**Work task A:**
Please convert the rows of short-answer chart tasks below into a JSON list of strings, one string per line, with blank lines left out. Leave the pictures out of the list.
(Document text begins)
Project 2: Local Feature Matching

This project aims at creating a local feature matching algorithm, which consists of three steps:

  1. Detection: get interest points from two images.
  2. Description: compute a 128-dimension feature of each interest point.
  3. Matching: match all the points using features.

Detection

To identify corners, we apply a small window which shifts to all direction and check if there's a large change in intensity. To do so, we need to compute the change using Harris corner detector:

After transformation, eventually we compute a score using two eigenvalues of the matrix. If both eigenvalues are large or score is positive, we know that E increases in all directions so that the point is at corner.
(Document text ends)
(The input begins)
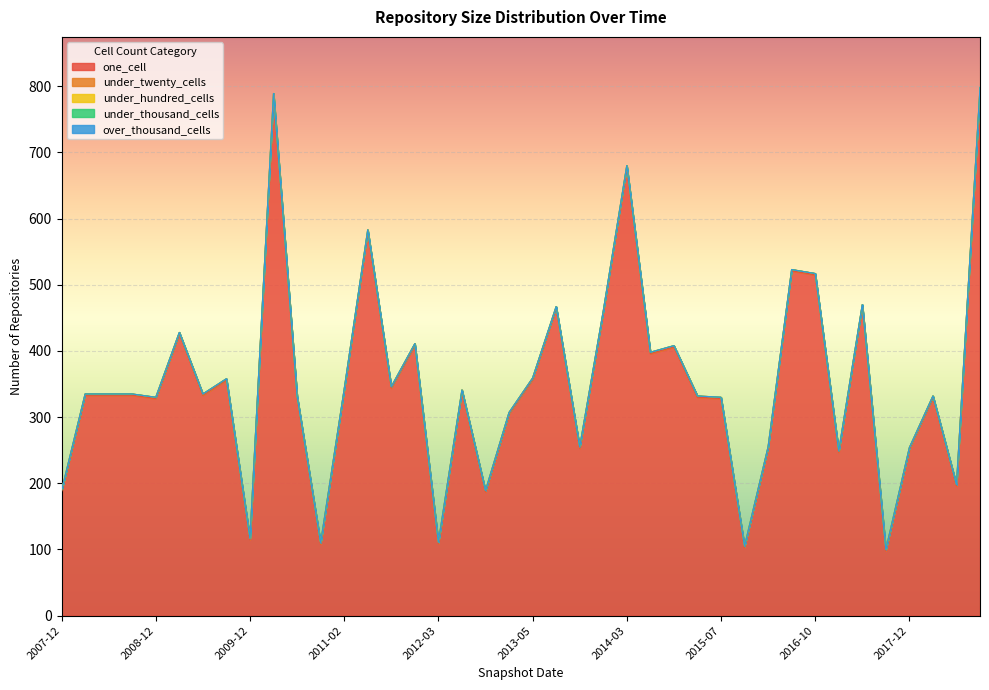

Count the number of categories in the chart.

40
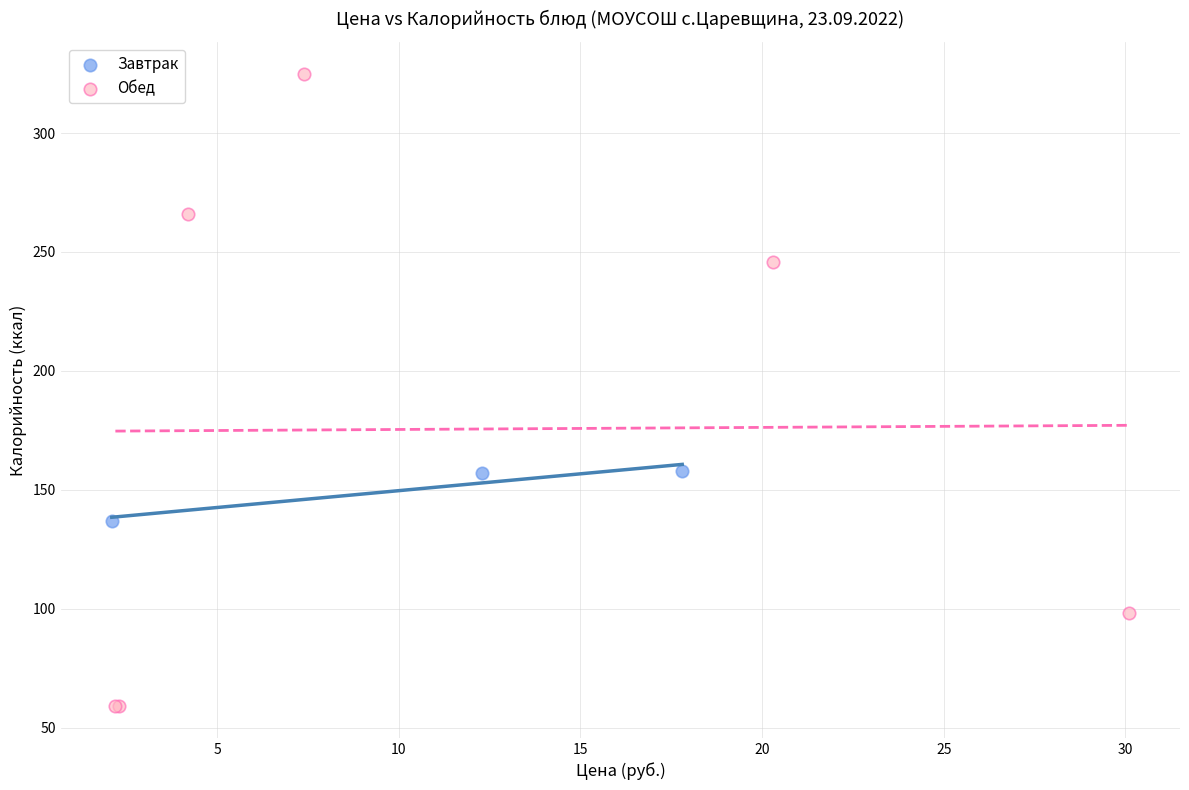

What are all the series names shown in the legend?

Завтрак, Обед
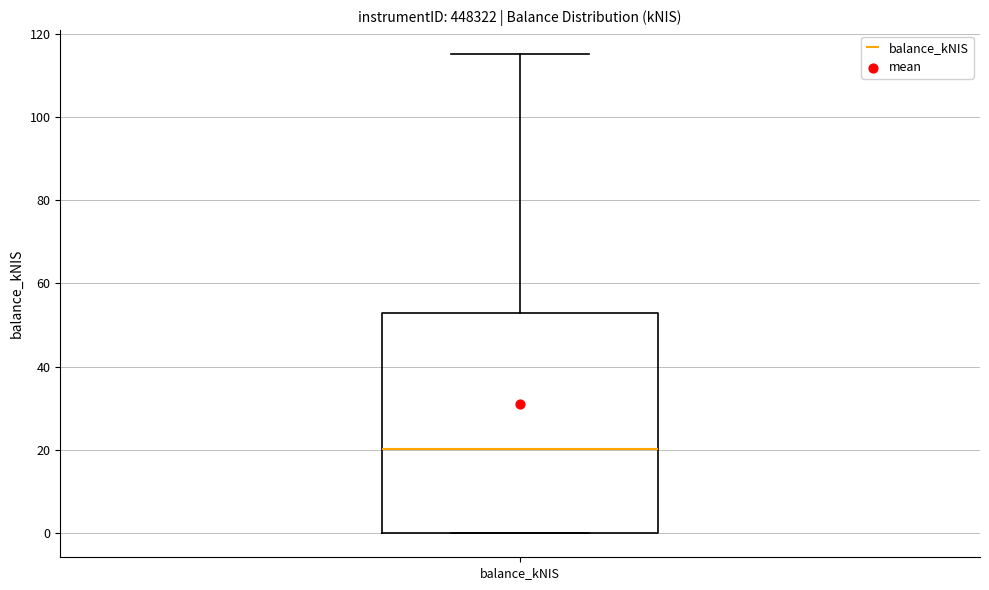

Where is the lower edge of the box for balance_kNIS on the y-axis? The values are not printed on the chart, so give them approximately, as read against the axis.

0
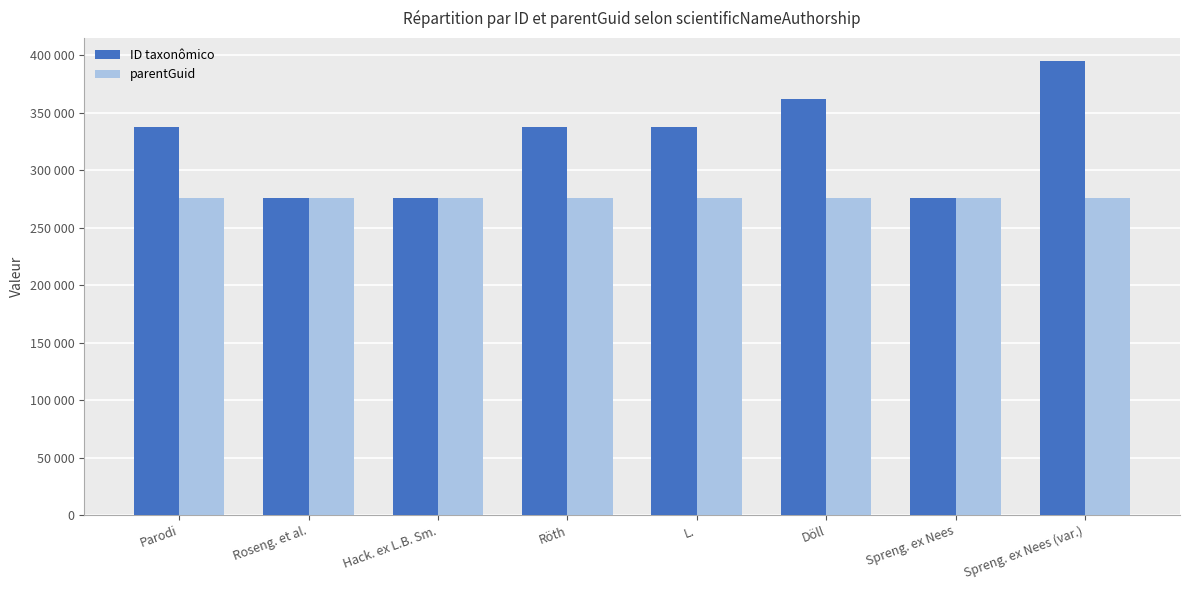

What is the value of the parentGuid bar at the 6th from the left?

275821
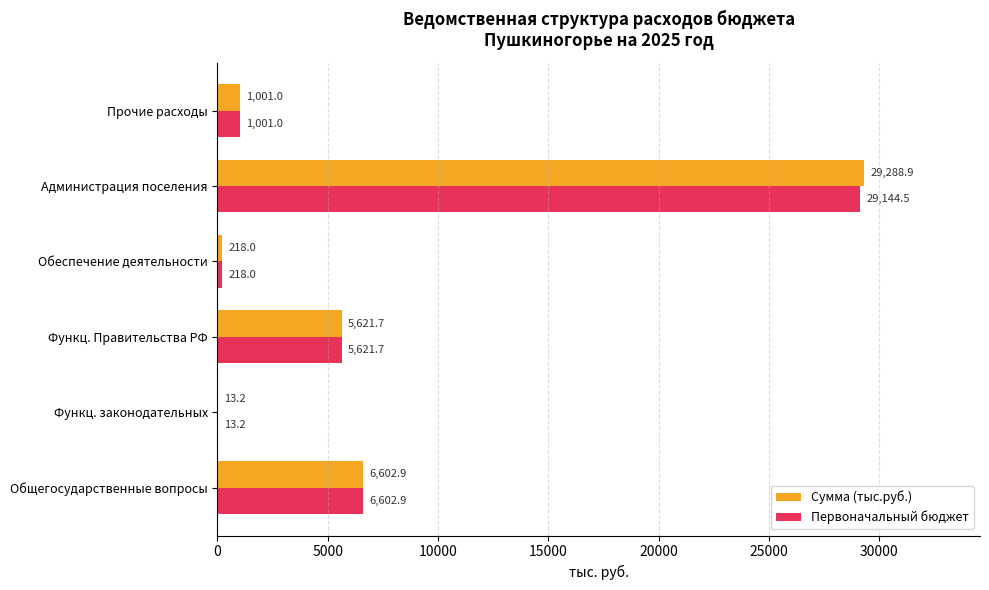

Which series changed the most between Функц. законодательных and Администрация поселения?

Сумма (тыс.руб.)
(The input ends)
**Work task B:**
Carry on the local feature matching write-up, starting right after its last sentence.

**Written reply A:**
[
  "Count the number of categories in the chart.",
  "40",
  "What are all the series names shown in the legend?",
  "Завтрак, Обед",
  "Where is the lower edge of the box for balance_kNIS on the y-axis? The values are not printed on the chart, so give them approximately, as read against the axis.",
  "0",
  "What is the value of the parentGuid bar at the 6th from the left?",
  "275821",
  "Which series changed the most between Функц. законодательных and Администрация поселения?",
  "Сумма (тыс.руб.)"
]

**Written reply B:**
    % Compute Ix, Iy and matrix M to get the corner response function
    [Ix, Iy] = gradient(image);

    filter = fspecial('gaussian', feature_width, sigma);

    M1 = conv2(Ix.^2, filter, 'same');
    M2 = conv2(Iy.^2, filter, 'same');
    M3 = conv2(Ix.*Iy, filter, 'same');

    Det = M1.*M2 - M3.^2;
    Trace = M1 + M2;
    R = Det - alpha * Trace.^2;

    

To avoid that points with high R value are clustered at certain area, we slide image by a 5*5 window and get the maximum value of each section. Also, to avoid that we count in a point of flat region which would result in a comparatively small absolute value of R, we set a threshold as 0.05 of the mean of all R values, to only keep points with sharp changes.


        % Get the maximum of each 5*5 window
        maximum = colfilt(R,[5,5], 'sliding', @max);
        max_final = R.*((R == maximum) & (R>(mean2(R)*0.05)));
        [x,y,confidence] = find(max_final);
    

Finally, since we will compute the descriptor of each point using a 16*16 window to include all the pixels around, we need to filter out those corner points on the edge of image.


        % Remove points near the edge of image
        I = intersect(find(x>feature_width/2 & x<(size(image,1)-feature_width/2)),
        find(y>feature_width/2 & y<(size(image,2)-feature_width/2)));
    

Description

For each of the intereset point, we apply the SIFT vector formation which consists of 8 orientations and 4*4 array of gradient orientation histogram weighted by magnitude. So in total, the descriptor is of 128 dimension.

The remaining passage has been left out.